The thesis indicates that many scholars who have dealt with the contemporary and disturbing issue of social justice, using the parable of the Workers in the Vineyard (Mt 20:1-15), are Westerners and American scholars and therefore have dealt with questions and spiritual problems that relates to West and America. In response to these readings of the parable, this study is a quest for a biblical theology of social justice in employment and remuneration for Africa and by an African in the light of Matthew 20:1-15 from a Cameroonian perspective using an African biblical interpretation.
The history of interpretation of the parable revealed that many interpreters who have worked on the parable have considered the action of a vineyard owner who paid all his workers the same amount despite the fact that they were employed at different hours of the day as an act of extreme generosity of a very unusual employer. This study adds a further dimension to the aspect of generosity in that the owner took cognisance of the condition of the unemployed and paid them according to need and not merit which is a higher dimension of social justice. Like in the society Jesus describes, Africans live in communities of unfair distribution of resources and this creates an imbalanced society between the privileged and the less-privileged. Therefore, social justice is highly perverted in Africa.
From an empirical point of view, the policy of employment of workers and payment in the Presbyterian Church in Cameroon (PCC) is well constituted. However, some pitfalls are observed at the level of some employments and appointments done from perspectives of regional balancing rather than merit. This is a replica of what the Cameroon government is doing to silence opposition to the central administration. As an exegetical work, brief explorations are made of other current exegetical methods before deciding on the social scientific and African biblical interpretation methods which are the main methods that are used to read Matthew 20:1-15. The reading of the parable is examined from Jesus’ perspective, and not from Matthew the narrator where possible editing might have been effected. While the popular reading of this parable has in many cases been allegorical, the work deals with the parable as an earthly story with an earthly meaning to show that parables are not necessarily fictive stories, but realistic ones.

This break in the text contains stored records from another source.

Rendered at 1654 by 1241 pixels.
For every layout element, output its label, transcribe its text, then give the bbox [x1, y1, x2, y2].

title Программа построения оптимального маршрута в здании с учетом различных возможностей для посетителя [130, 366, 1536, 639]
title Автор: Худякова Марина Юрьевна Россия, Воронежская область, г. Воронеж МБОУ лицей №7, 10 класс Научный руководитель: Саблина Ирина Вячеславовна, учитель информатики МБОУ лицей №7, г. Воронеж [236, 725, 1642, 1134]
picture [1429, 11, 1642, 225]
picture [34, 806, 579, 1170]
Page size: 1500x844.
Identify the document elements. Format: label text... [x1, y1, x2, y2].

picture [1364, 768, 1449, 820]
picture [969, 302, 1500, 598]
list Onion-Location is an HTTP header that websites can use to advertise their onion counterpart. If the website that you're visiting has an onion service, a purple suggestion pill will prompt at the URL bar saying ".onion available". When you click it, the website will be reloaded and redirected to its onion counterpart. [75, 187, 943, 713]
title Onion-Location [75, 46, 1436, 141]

One of the conclusions of the study is that a large percentage of the twenty-first century African societies are agrarian. Despite the fact that most of the economic potentials of Africa come from agriculture, the continent is still suffering from food shortages because many African leaders have not been fair to their citizens. Endemic corrupt regimes have taken away the treasure of Africa, and allowed their people to suffer. African elites act as bosses instead of being servants to the people. The study of the parable authenticates that the Patron vineyard owner does the hiring of workers himself and he pays the late workers out of need and the early workers out of a fair wage.
An African biblical interpretation of the parable concludes that if this parable was told in an African setting, the vineyard owner would have been someone like an African chief (Fon), a title holder, an African elder or an elite of good standing who shows solidarity with various members of his community. The behaviour of various characters would have coincided with many values of the African context.